Layout annotation records
┌────────

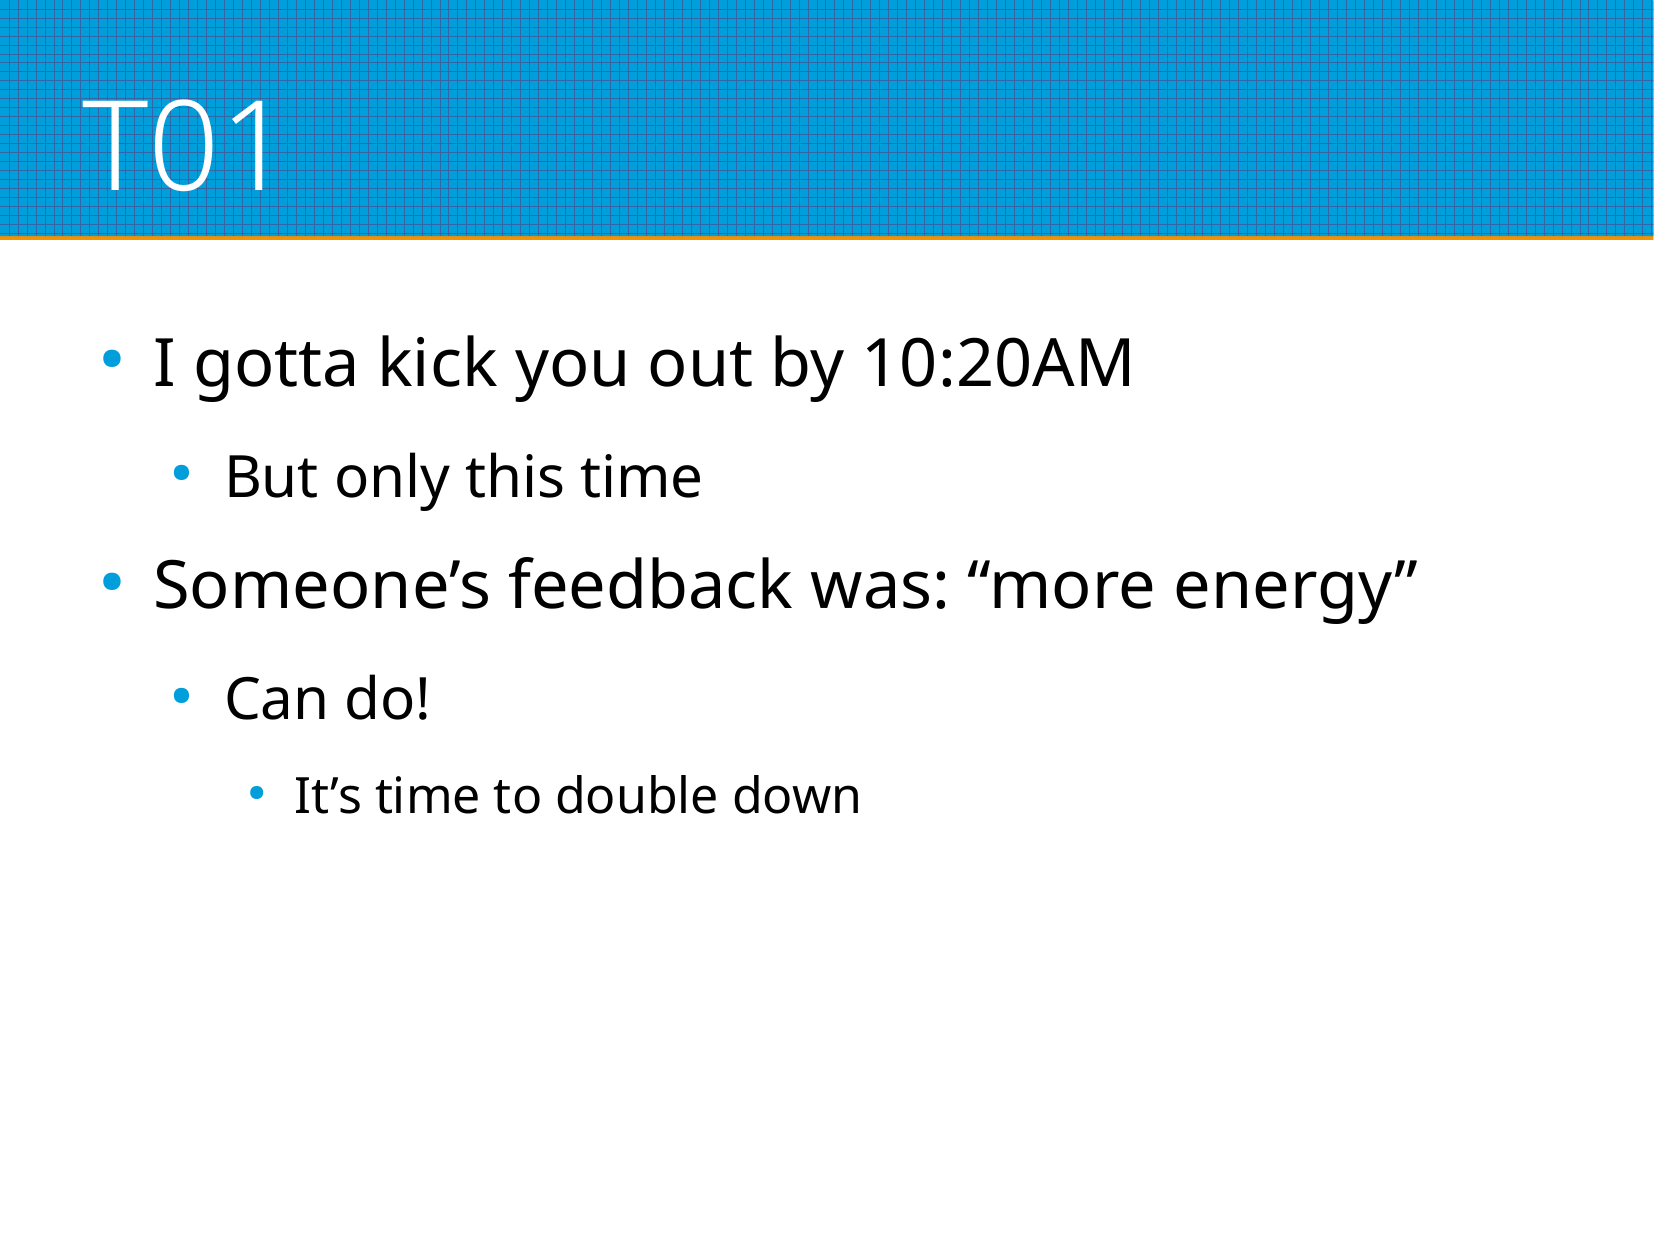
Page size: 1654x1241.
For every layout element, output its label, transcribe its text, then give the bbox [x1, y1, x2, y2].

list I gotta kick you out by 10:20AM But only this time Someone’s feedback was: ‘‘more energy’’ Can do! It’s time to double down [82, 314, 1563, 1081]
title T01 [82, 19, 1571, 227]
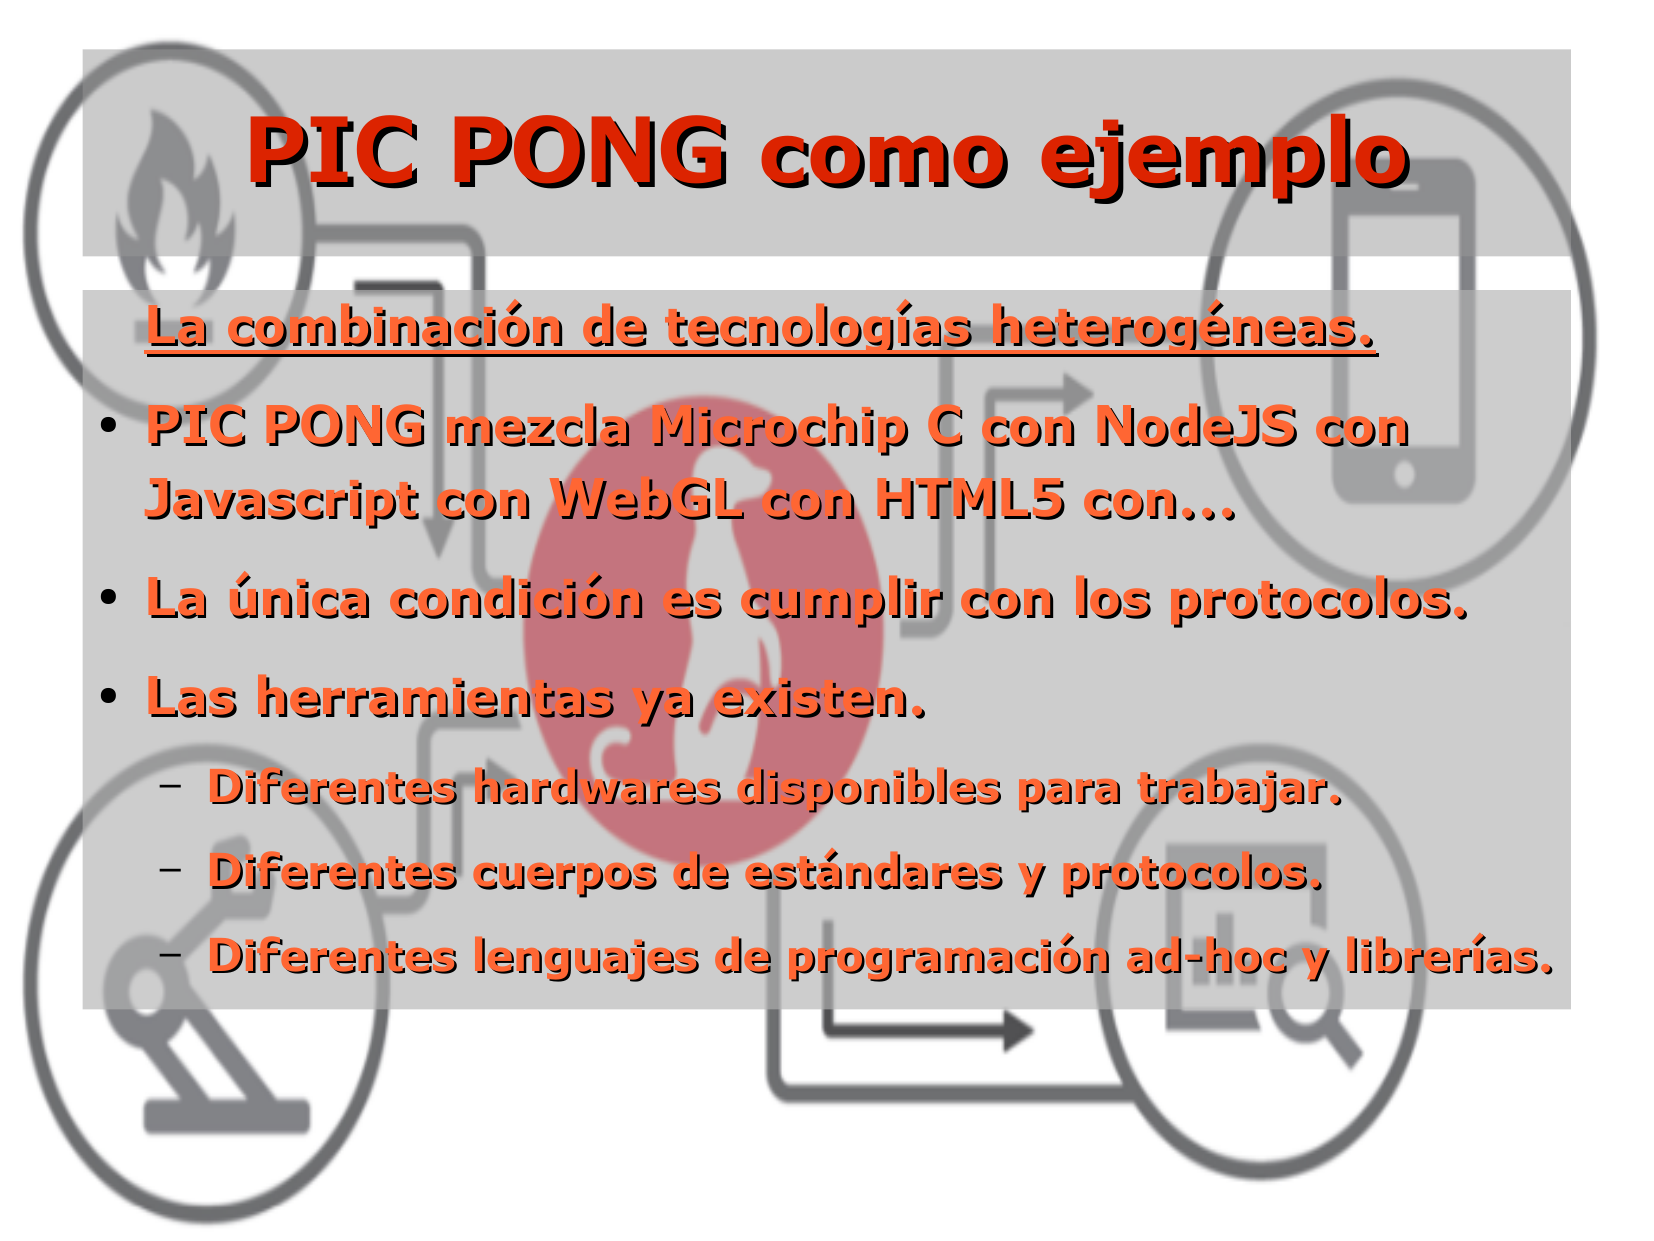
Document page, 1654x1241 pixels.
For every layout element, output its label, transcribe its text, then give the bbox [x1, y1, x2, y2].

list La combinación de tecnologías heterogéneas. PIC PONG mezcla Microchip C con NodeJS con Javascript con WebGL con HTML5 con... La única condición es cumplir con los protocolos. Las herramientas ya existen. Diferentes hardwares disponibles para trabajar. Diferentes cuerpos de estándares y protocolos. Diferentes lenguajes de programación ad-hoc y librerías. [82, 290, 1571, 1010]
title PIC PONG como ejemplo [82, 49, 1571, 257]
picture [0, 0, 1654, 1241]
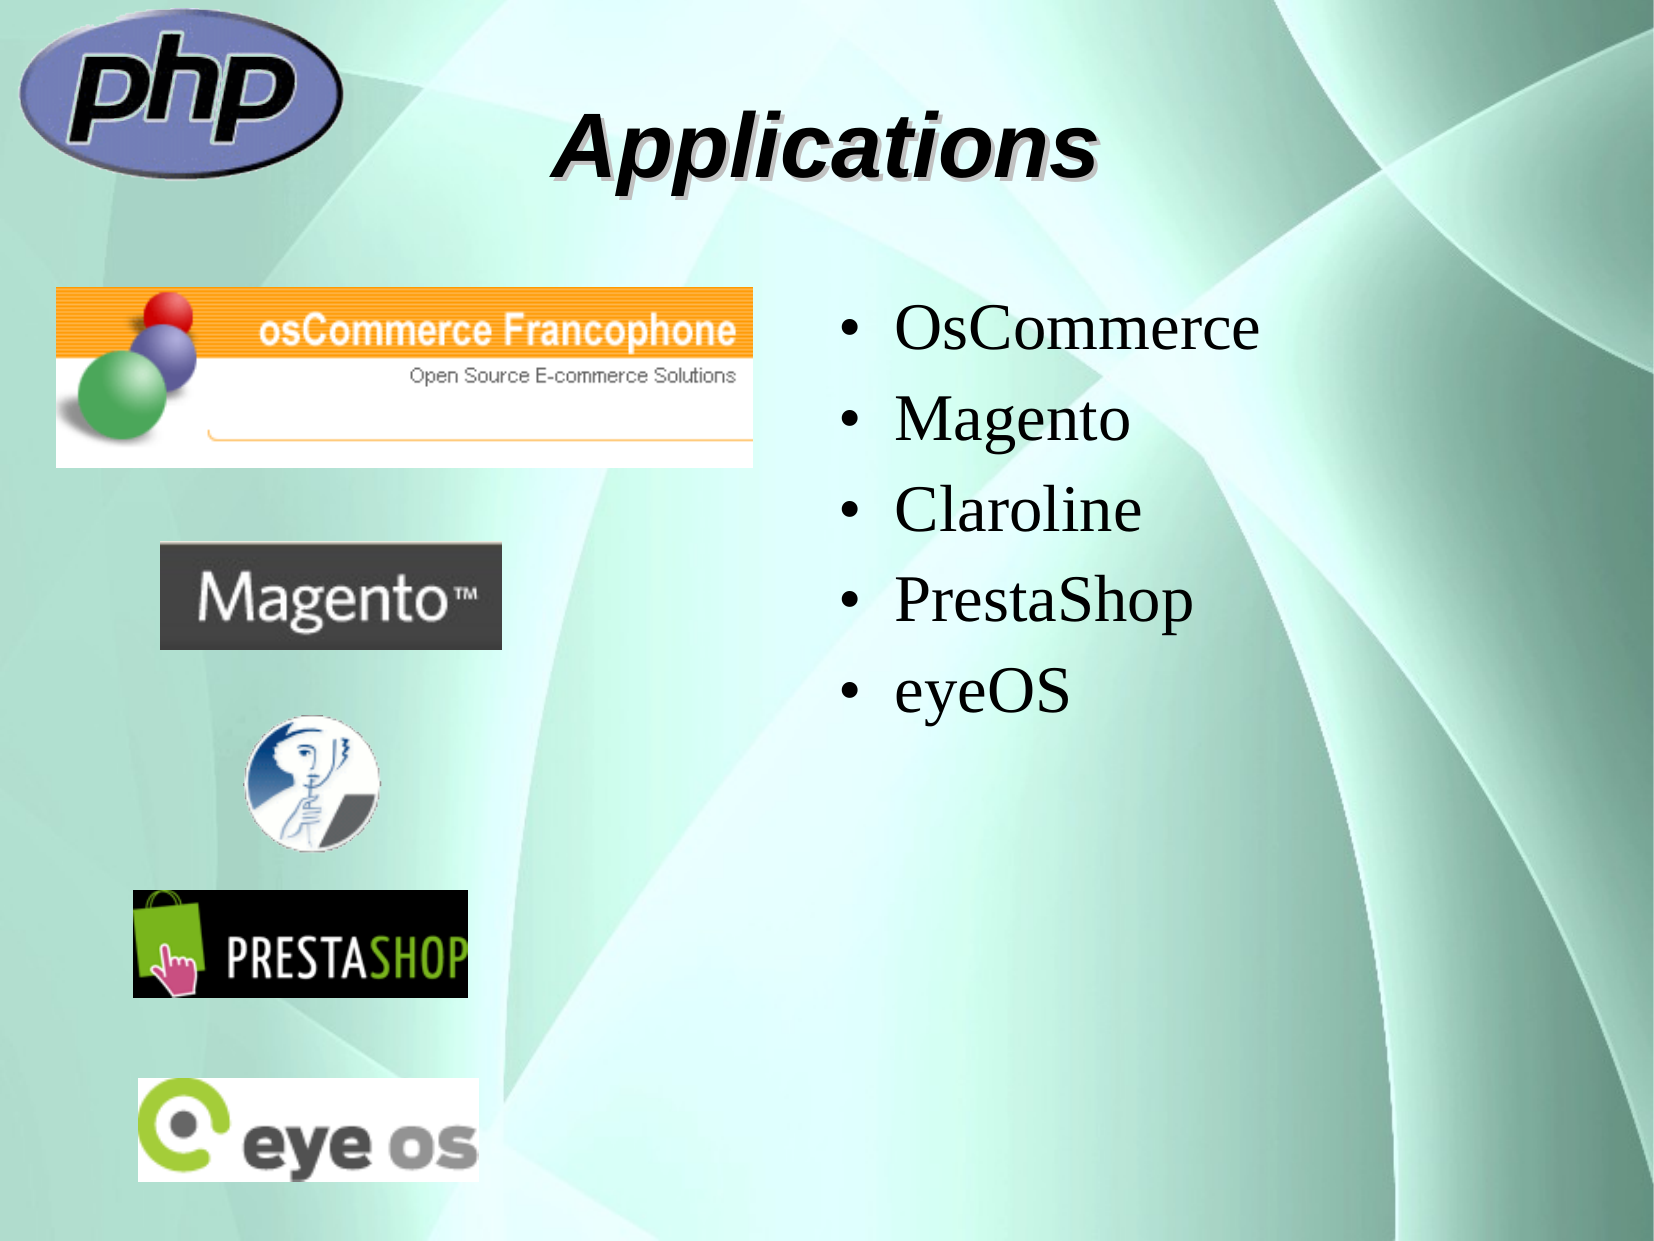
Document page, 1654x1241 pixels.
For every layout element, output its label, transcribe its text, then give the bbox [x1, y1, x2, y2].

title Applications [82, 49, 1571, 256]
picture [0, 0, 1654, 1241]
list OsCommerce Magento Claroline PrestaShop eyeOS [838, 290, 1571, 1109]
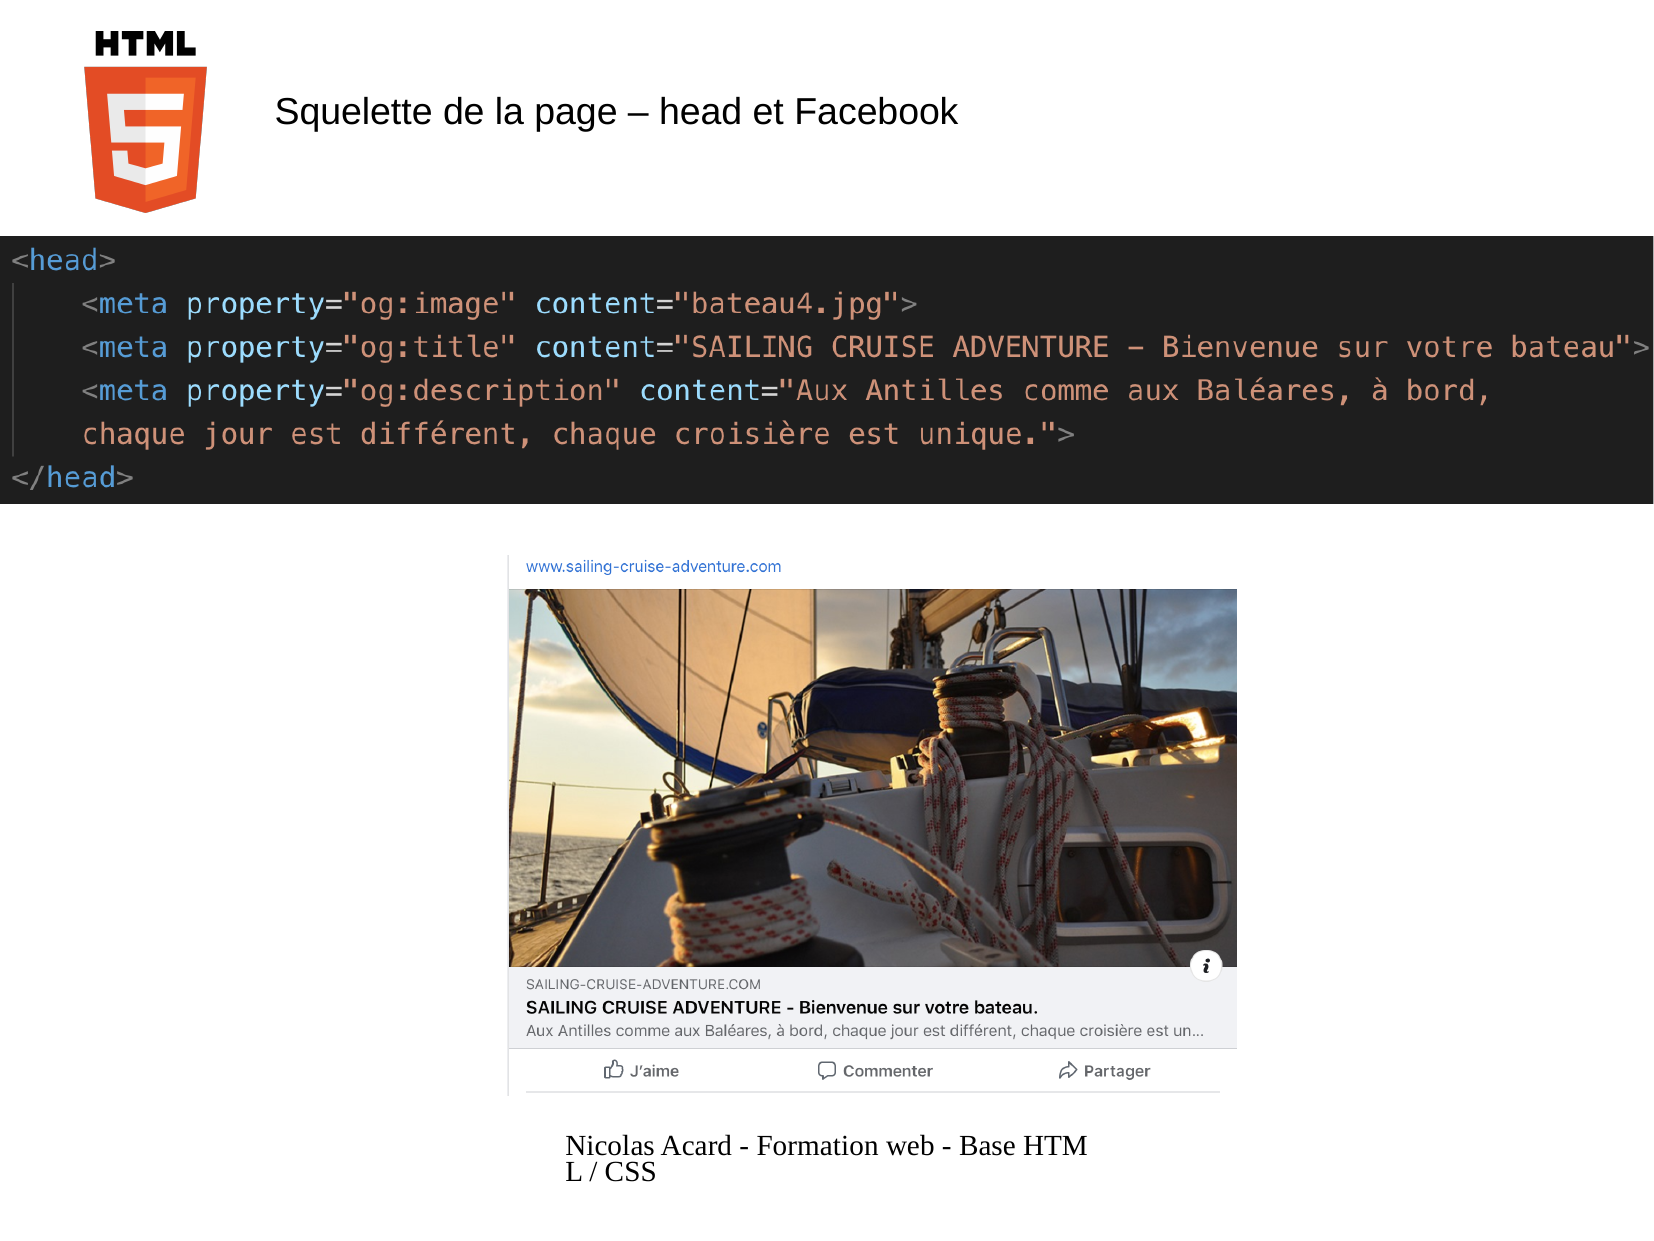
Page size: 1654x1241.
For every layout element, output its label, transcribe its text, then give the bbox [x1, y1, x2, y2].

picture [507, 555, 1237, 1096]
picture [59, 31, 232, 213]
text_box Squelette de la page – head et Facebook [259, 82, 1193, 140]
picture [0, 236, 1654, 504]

└────────

Format the lines from the start of the records through the line containing "title T01 [82, 19, 1571, 227]" as a Markdown table with the columns No. and Line, numbering each row. Omit blank lines and leave the pictures out of the answer.

Response to this exercise:
| No. | Line |
|---|---|
| 1 | Page size: 1654x1241. |
| 2 | For every layout element, output its label, transcribe its text, then give the bbox [x1, y1, x2, y2]. |
| 3 | list I gotta kick you out by 10:20AM But only this time Someone’s feedback was: ‘‘more energy’’ Can do! It’s time to double down [82, 314, 1563, 1081] |
| 4 | title T01 [82, 19, 1571, 227] |